26. A method as in claim 27, wherein said order in step (b) was specified so as to assist in distinguishing between the classes.

27. A method as in claim 15 or 16, wherein said mathematical model was obtained using one of parallel cascade identification, fast orthogonal search, and iterative fast orthogonal search.

28. A method for constructing a class predictor of gene expression profiles, using at least one profile exemplar from each class to be distinguished, comprising:

(a) comparing the exemplars from the different classes to select a plurality of genes that assist in distinguishing between the classes;

(b) for each exemplar, appending expression levels of the selected genes from the exemplar to form a representative segment of the class of the exemplar;

(d) defining an input/output relation by creating a training output having values corresponding to the input values, where the output has at least one different value over each representative segment from a different class; and

(e) finding a finite-dimensional system to approximate the input/output relation.

◆ **Goal of the exercise**
From the patent claims above, list every technique that claim 27 names for obtaining the mathematical model.

◆ **Study material**
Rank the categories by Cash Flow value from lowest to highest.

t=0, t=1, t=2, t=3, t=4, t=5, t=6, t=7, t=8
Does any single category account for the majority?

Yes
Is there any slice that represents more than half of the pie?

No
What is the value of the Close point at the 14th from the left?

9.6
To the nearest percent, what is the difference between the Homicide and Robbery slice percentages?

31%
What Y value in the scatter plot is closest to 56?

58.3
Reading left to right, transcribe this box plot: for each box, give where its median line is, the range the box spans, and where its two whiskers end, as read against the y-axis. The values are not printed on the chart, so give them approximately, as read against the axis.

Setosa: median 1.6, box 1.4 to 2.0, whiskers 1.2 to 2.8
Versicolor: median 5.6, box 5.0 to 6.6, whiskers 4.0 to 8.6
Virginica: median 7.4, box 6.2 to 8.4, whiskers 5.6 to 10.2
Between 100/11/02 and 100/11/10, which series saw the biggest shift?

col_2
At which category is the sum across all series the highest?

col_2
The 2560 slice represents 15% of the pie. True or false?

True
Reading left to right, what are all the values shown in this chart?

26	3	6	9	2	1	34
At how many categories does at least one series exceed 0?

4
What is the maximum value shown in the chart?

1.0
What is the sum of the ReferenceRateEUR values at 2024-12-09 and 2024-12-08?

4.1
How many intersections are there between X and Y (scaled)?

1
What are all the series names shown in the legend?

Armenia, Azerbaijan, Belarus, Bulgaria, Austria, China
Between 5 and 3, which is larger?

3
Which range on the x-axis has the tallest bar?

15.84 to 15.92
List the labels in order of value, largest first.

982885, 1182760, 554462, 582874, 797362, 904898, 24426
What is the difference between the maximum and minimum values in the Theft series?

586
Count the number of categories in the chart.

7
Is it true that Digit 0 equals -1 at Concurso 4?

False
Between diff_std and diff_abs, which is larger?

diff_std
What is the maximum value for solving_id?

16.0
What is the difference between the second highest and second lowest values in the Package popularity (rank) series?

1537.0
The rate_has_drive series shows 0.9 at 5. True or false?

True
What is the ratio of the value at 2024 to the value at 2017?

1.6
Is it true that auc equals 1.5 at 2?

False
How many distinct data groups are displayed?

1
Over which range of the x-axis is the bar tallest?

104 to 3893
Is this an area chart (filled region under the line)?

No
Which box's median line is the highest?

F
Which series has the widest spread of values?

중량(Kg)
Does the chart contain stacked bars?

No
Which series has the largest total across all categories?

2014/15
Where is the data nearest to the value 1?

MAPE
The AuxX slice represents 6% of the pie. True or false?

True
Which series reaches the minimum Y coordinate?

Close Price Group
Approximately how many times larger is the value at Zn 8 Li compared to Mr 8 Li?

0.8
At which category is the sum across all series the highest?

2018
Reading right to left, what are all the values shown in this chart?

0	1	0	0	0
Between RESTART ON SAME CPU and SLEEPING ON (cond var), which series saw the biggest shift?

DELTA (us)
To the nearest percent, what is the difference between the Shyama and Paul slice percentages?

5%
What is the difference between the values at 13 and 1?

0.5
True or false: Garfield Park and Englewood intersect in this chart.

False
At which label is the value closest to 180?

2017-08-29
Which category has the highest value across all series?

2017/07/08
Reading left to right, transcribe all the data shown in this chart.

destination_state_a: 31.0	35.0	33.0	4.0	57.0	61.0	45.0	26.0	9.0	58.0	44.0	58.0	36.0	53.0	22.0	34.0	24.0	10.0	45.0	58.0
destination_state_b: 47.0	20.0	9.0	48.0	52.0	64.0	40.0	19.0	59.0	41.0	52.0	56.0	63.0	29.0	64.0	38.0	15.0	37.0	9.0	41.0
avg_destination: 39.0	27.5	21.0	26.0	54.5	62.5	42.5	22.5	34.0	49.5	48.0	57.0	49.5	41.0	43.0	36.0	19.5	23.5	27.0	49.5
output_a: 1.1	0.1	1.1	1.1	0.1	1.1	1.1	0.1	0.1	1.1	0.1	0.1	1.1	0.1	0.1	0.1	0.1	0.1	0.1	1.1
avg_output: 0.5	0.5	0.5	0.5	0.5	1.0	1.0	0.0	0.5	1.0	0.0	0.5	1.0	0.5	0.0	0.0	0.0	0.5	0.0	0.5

◆ **Exercise output**
- parallel cascade identification
- fast orthogonal search
- iterative fast orthogonal search